*ASSIGNMENT:* What is needed is a word-for-word copy of every record below, minus the pictures.

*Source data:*
↓↓↓

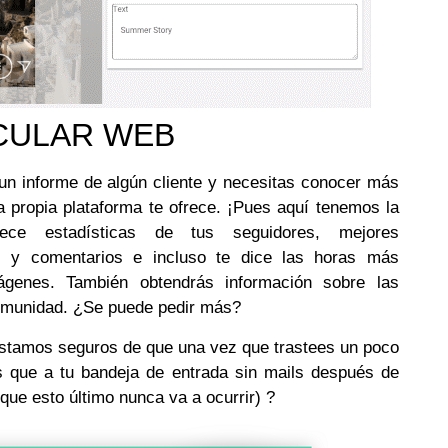
NCULAR WEB
un informe de algún cliente y necesitas conocer más
a propia plataforma te ofrece. ¡Pues aquí tenemos la
rece estadísticas de tus seguidores, mejores
s y comentarios e incluso te dice las horas más
ágenes. También obtendrás información sobre las
comunidad. ¿Se puede pedir más?
tamos seguros de que una vez que trastees un poco
 que a tu bandeja de entrada sin mails después de
ue esto último nunca va a ocurrir) ?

↑↑↑

*WORKED SOLUTION:*
NCULAR WEB
un informe de algún cliente y necesitas conocer más
a propia plataforma te ofrece. ¡Pues aquí tenemos la
rece estadísticas de tus seguidores, mejores
s y comentarios e incluso te dice las horas más
ágenes. También obtendrás información sobre las
comunidad. ¿Se puede pedir más?
tamos seguros de que una vez que trastees un poco
 que a tu bandeja de entrada sin mails después de
ue esto último nunca va a ocurrir) ?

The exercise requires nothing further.